→ **Assignment**
Using the records below, write out again exactly the lines that begin at the line containing "right shoulder: (494, 1150)" and end at the line containing "left front paw: (732, 1492)", and no other lines.

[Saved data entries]
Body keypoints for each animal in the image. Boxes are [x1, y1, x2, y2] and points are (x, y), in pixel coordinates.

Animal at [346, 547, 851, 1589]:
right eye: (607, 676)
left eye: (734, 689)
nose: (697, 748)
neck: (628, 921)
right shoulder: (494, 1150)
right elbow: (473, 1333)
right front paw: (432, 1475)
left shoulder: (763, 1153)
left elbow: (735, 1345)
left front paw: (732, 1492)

* * *

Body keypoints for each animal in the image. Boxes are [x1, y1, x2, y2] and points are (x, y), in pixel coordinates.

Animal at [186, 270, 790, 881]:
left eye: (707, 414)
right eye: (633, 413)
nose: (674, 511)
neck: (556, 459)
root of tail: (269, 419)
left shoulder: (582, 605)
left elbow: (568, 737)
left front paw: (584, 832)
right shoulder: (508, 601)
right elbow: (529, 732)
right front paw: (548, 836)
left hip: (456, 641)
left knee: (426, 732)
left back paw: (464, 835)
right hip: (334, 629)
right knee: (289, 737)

→ **Result of the exercise**
right shoulder: (494, 1150)
right elbow: (473, 1333)
right front paw: (432, 1475)
left shoulder: (763, 1153)
left elbow: (735, 1345)
left front paw: (732, 1492)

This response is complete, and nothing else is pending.